Rejecting the Null Hypothesis
Creates statistically significant result for the tested feature, that there is a difference between the treatment and the control.
Relationship between CI and Test Sample
If you want higher CI, you will need a larger sample size.
Definition of Power
Formula to figure out the chance for the null hypothesis to be rejected, bigger the sample size, generally bigger the power. Power = 1 - Beta where beta is the type II error
Alpha - Power
p - value, this is the value that determines the likelihood for your feature data to have a type I error. The likelihood or p-value needs to be below the determined CI in order for us to reject the null hypothesis.
Beta - Power
beta is the type II error or failure to account for the effect of the feature in the population sample.
Assumptions of Power
Generally, the Beta will tell us the chance that the feature is ignored in the sample set [beta = .2, 20% of the time the feature is missed, Power will be .8 in this case]
Jacob Cohen
States that for most researchers, type I error is about 4 times more significant than type II errors
General practice for Power
Generally a power of .8 is enough for the experiment. As the requirement for bigger sample to increased CI is exponential.
Critical value
t-statistic, this will let us know the degree of freedom and how much type II error is present within the dataset
6 pillars of Power Analysis
- Difference of the biological interest
- Variability (std) of the data
- desired Power of the experiment (.8) or 1 - Beta
- Significant Level (.05) or alpha
- Sample Size or Power Forumula
- Alternative Hypothesis (one sided and two sized test)
What is the difference of biological interest?
it is the minimum meaningful effect of biological relevance. Or how effects of the experiment is measured.
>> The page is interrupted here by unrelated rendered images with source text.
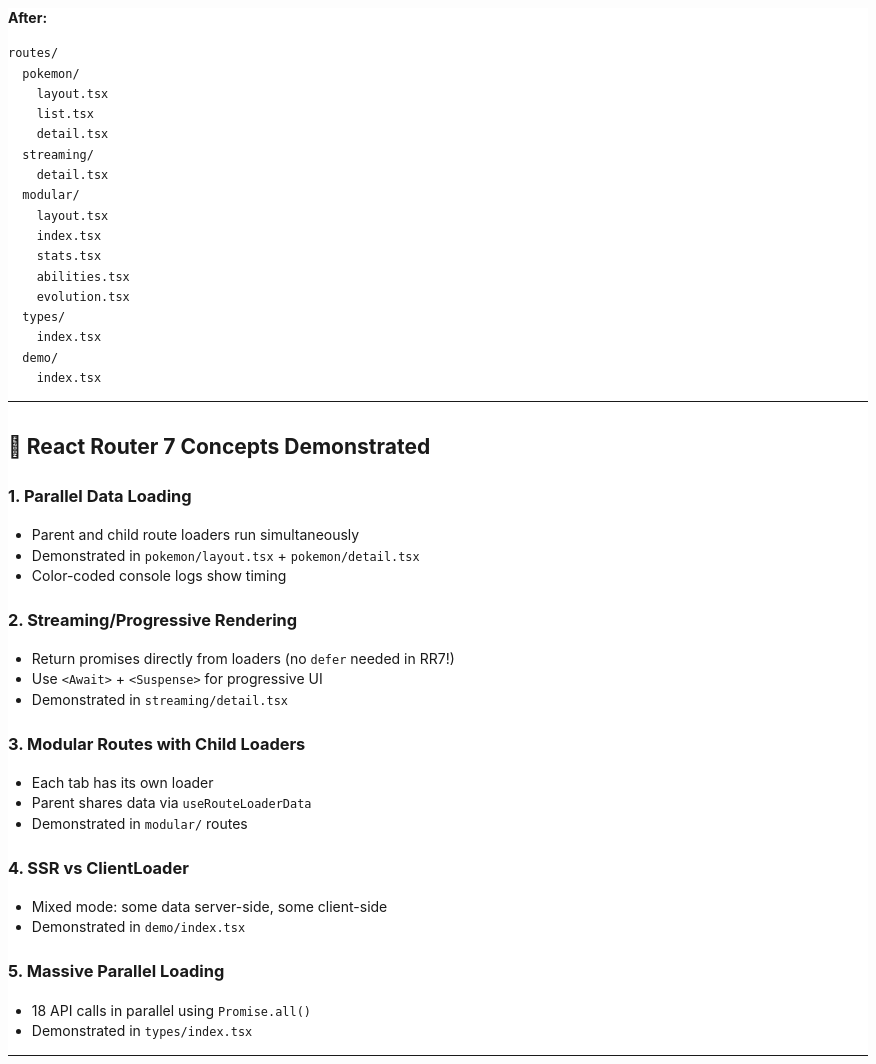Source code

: **After:**
```
routes/
  pokemon/
    layout.tsx
    list.tsx
    detail.tsx
  streaming/
    detail.tsx
  modular/
    layout.tsx
    index.tsx
    stats.tsx
    abilities.tsx
    evolution.tsx
  types/
    index.tsx
  demo/
    index.tsx
```

---

## 🧩 React Router 7 Concepts Demonstrated

### 1. **Parallel Data Loading**
- Parent and child route loaders run simultaneously
- Demonstrated in `pokemon/layout.tsx` + `pokemon/detail.tsx`
- Color-coded console logs show timing

### 2. **Streaming/Progressive Rendering**
- Return promises directly from loaders (no `defer` needed in RR7!)
- Use `<Await>` + `<Suspense>` for progressive UI
- Demonstrated in `streaming/detail.tsx`

### 3. **Modular Routes with Child Loaders**
- Each tab has its own loader
- Parent shares data via `useRouteLoaderData`
- Demonstrated in `modular/` routes

### 4. **SSR vs ClientLoader**
- Mixed mode: some data server-side, some client-side
- Demonstrated in `demo/index.tsx`

### 5. **Massive Parallel Loading**
- 18 API calls in parallel using `Promise.all()`
- Demonstrated in `types/index.tsx`

---
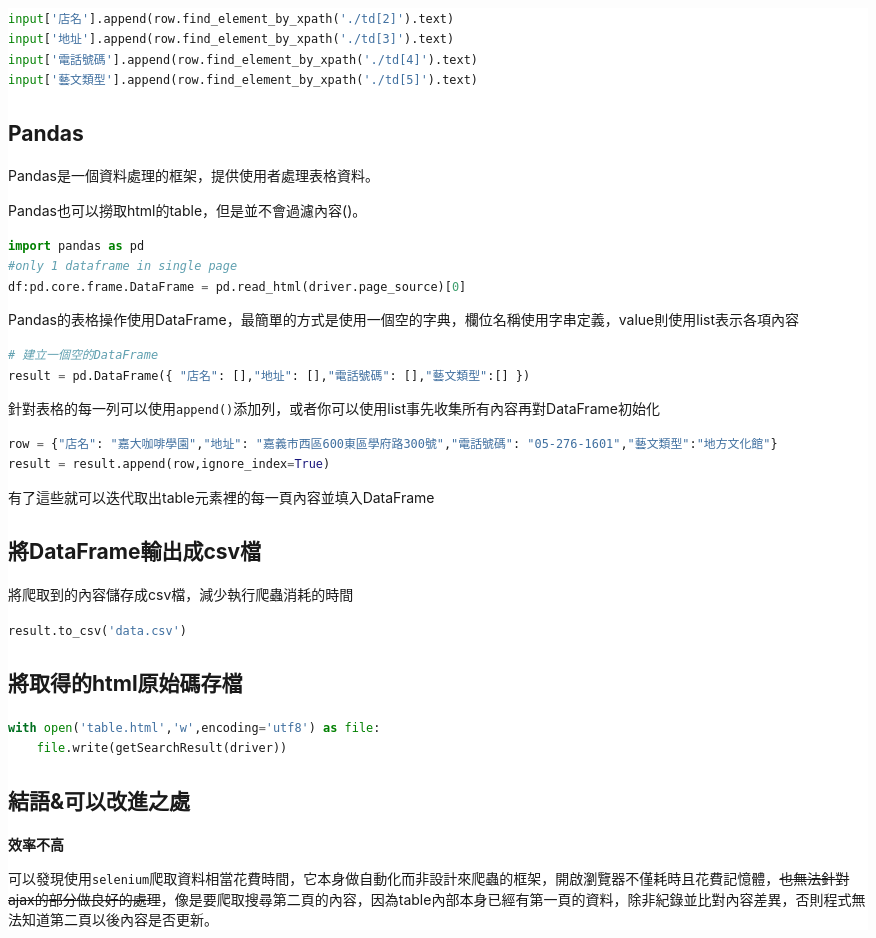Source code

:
 ``` python
input['店名'].append(row.find_element_by_xpath('./td[2]').text)
input['地址'].append(row.find_element_by_xpath('./td[3]').text)
input['電話號碼'].append(row.find_element_by_xpath('./td[4]').text) 
input['藝文類型'].append(row.find_element_by_xpath('./td[5]').text)
```

## **Pandas**

Pandas是一個資料處理的框架，提供使用者處理表格資料。

Pandas也可以撈取html的table，但是並不會過濾內容()。

``` python
import pandas as pd
#only 1 dataframe in single page
df:pd.core.frame.DataFrame = pd.read_html(driver.page_source)[0]
```

Pandas的表格操作使用DataFrame，最簡單的方式是使用一個空的字典，欄位名稱使用字串定義，value則使用list表示各項內容

``` python
# 建立一個空的DataFrame
result = pd.DataFrame({ "店名": [],"地址": [],"電話號碼": [],"藝文類型":[] })
```

針對表格的每一列可以使用`append()`添加列，或者你可以使用list事先收集所有內容再對DataFrame初始化

``` python
row = {"店名": "嘉大咖啡學園","地址": "嘉義市西區600東區學府路300號","電話號碼": "05-276-1601","藝文類型":"地方文化館"}
result = result.append(row,ignore_index=True)
```

有了這些就可以迭代取出table元素裡的每一頁內容並填入DataFrame

## **將DataFrame輸出成csv檔**

將爬取到的內容儲存成csv檔，減少執行爬蟲消耗的時間

``` python
result.to_csv('data.csv')
```

## **將取得的html原始碼存檔**

``` python
with open('table.html','w',encoding='utf8') as file:
    file.write(getSearchResult(driver))
```

## 結語&可以改進之處

**效率不高**

可以發現使用`selenium`爬取資料相當花費時間，它本身做自動化而非設計來爬蟲的框架，開啟瀏覽器不僅耗時且花費記憶體，~~也無法針對ajax的部分做良好的處理~~，像是要爬取搜尋第二頁的內容，因為table內部本身已經有第一頁的資料，除非紀錄並比對內容差異，否則程式無法知道第二頁以後內容是否更新。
The smaller the effect size, the smaller the need for sample size
We determine this through previous research or pilot studies.
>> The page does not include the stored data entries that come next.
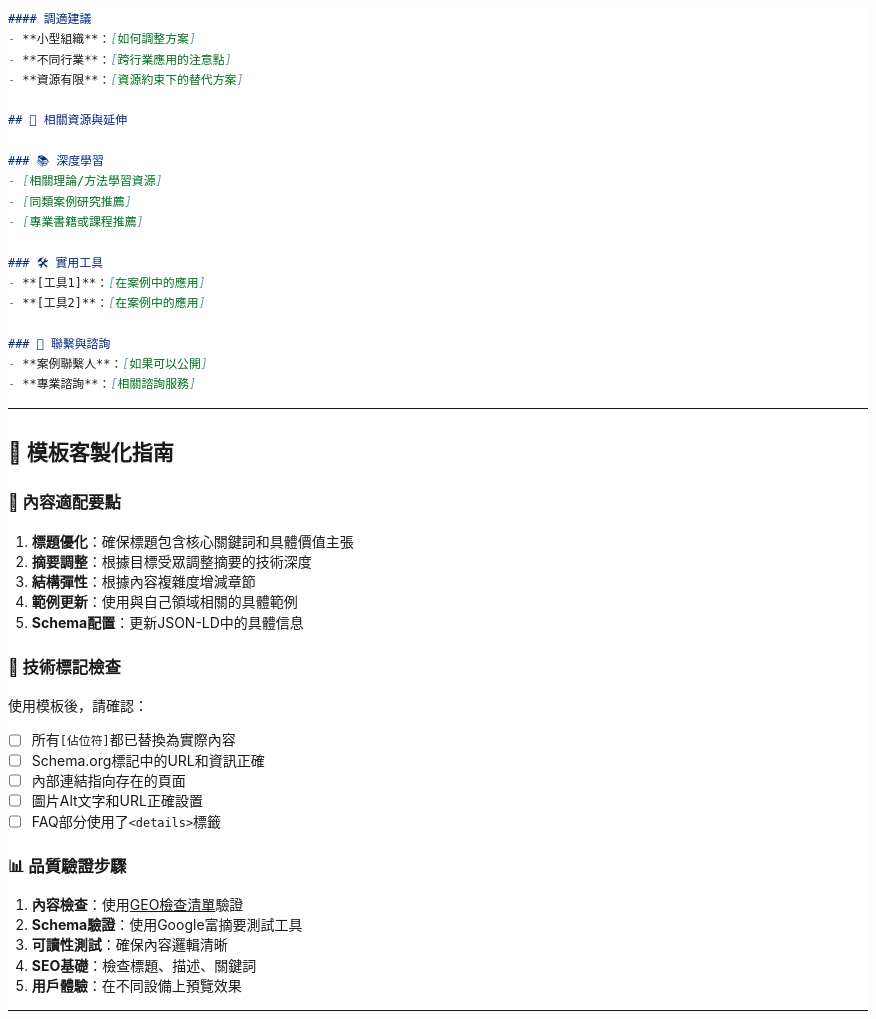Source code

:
 ```markdown
#### 調適建議
- **小型組織**：[如何調整方案]
- **不同行業**：[跨行業應用的注意點]
- **資源有限**：[資源約束下的替代方案]

## 🔗 相關資源與延伸

### 📚 深度學習
- [相關理論/方法學習資源]
- [同類案例研究推薦]
- [專業書籍或課程推薦]

### 🛠️ 實用工具
- **[工具1]**：[在案例中的應用]
- **[工具2]**：[在案例中的應用]

### 👥 聯繫與諮詢
- **案例聯繫人**：[如果可以公開]
- **專業諮詢**：[相關諮詢服務]
```

---

## 🎯 模板客製化指南

### 📝 內容適配要點

1. **標題優化**：確保標題包含核心關鍵詞和具體價值主張
2. **摘要調整**：根據目標受眾調整摘要的技術深度
3. **結構彈性**：根據內容複雜度增減章節
4. **範例更新**：使用與自己領域相關的具體範例
5. **Schema配置**：更新JSON-LD中的具體信息

### 🔧 技術標記檢查

使用模板後，請確認：
- [ ] 所有`[佔位符]`都已替換為實際內容
- [ ] Schema.org標記中的URL和資訊正確
- [ ] 內部連結指向存在的頁面
- [ ] 圖片Alt文字和URL正確設置
- [ ] FAQ部分使用了`<details>`標籤

### 📊 品質驗證步驟

1. **內容檢查**：使用[GEO檢查清單](checklists.html)驗證
2. **Schema驗證**：使用Google富摘要測試工具
3. **可讀性測試**：確保內容邏輯清晰
4. **SEO基礎**：檢查標題、描述、關鍵詞
5. **用戶體驗**：在不同設備上預覽效果

---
what is the variability or Standard Deviation of the data?
the variability of the data is how likely the population we sample is random.
to determine this, we use Data from previously related research on the sample population or the baseline of the sample population
Significant Level
the Alpha of the experiment or often times the critical values (t-statistic or p-value) based on the size of the sample size.
One-tailed test
One-tailed test will have the significant value to be closer to 0 and is easier for the data to be significant.
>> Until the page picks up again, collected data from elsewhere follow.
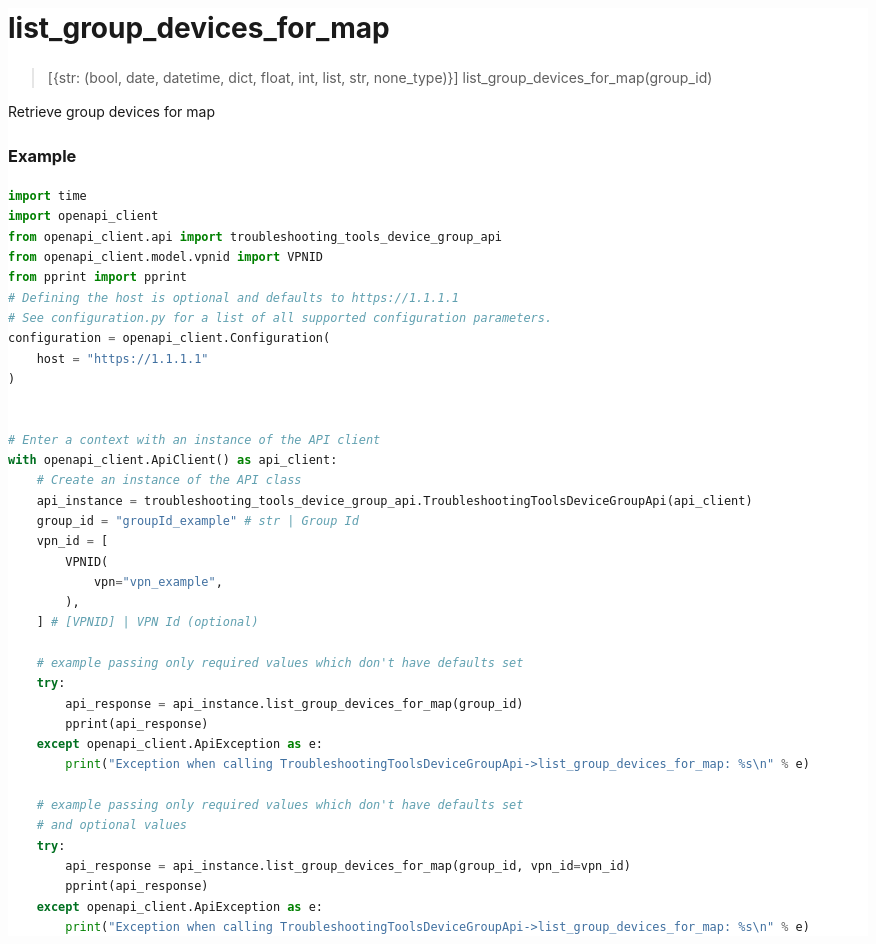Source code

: # **list_group_devices_for_map**
> [{str: (bool, date, datetime, dict, float, int, list, str, none_type)}] list_group_devices_for_map(group_id)



Retrieve group devices for map

### Example


```python
import time
import openapi_client
from openapi_client.api import troubleshooting_tools_device_group_api
from openapi_client.model.vpnid import VPNID
from pprint import pprint
# Defining the host is optional and defaults to https://1.1.1.1
# See configuration.py for a list of all supported configuration parameters.
configuration = openapi_client.Configuration(
    host = "https://1.1.1.1"
)


# Enter a context with an instance of the API client
with openapi_client.ApiClient() as api_client:
    # Create an instance of the API class
    api_instance = troubleshooting_tools_device_group_api.TroubleshootingToolsDeviceGroupApi(api_client)
    group_id = "groupId_example" # str | Group Id
    vpn_id = [
        VPNID(
            vpn="vpn_example",
        ),
    ] # [VPNID] | VPN Id (optional)

    # example passing only required values which don't have defaults set
    try:
        api_response = api_instance.list_group_devices_for_map(group_id)
        pprint(api_response)
    except openapi_client.ApiException as e:
        print("Exception when calling TroubleshootingToolsDeviceGroupApi->list_group_devices_for_map: %s\n" % e)

    # example passing only required values which don't have defaults set
    # and optional values
    try:
        api_response = api_instance.list_group_devices_for_map(group_id, vpn_id=vpn_id)
        pprint(api_response)
    except openapi_client.ApiException as e:
        print("Exception when calling TroubleshootingToolsDeviceGroupApi->list_group_devices_for_map: %s\n" % e)
```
also known as direction test.
Two-tailed test
Two-tailed test will have the significant value to be closer to 0 and is harder for the data to be significant.
also known as non-directional test.
Difference between directional and non-directional test and use case.
- the difference between the test is the way the type of statistics used. t-distribution is for non-directional while the f distribution is for directional.
- you can use the directional test if you are only interested in one quantity over another rather than general difference.
Difference between directional and non-directional test and use case.
- the difference between the test is the way the type of statistics used. t-distribution is for non-directional while the f distribution is for directional.
- you can use the directional test if you are only interested in one quantity over another rather than general difference.
IE, if you are interested in group A testing higher than Group B, then you can use directional test. If you are looking for the differences between the test score of Group A and Group B, then you should use the non-directional test.
non-directional is harder to be significant.
Difference between t-statistic and z-statistic
If you don’t have information on the population sample such as mean, std, sample mean, sample size. Then you use the t-statistic.
you can use the z-statistic if you have those information
what is the p-value and how is it derived
the likelihood that your results happened by chance. it is derived from the t-statistics
if the tested feature is significant and the likelihood of it being a fluke is low (p-value < .05) then the feature is likely to be significant
What is one sample t-test and what is an example of it?
the most common type of t-statistic test. You are testing the means of your sample population against the average.
IE. Compare the SAT score of your tutor class to the average SAT score to a broader population.
what is the paired t-test and what is an example of it?
The paired t-test compares the mean between the same sample size over a feature. Good to measure the effect of the feature on the same population over time or some other fixed variable
IE. Test if a new learning program is raising the SAT score of your population. Two features: time and learning program.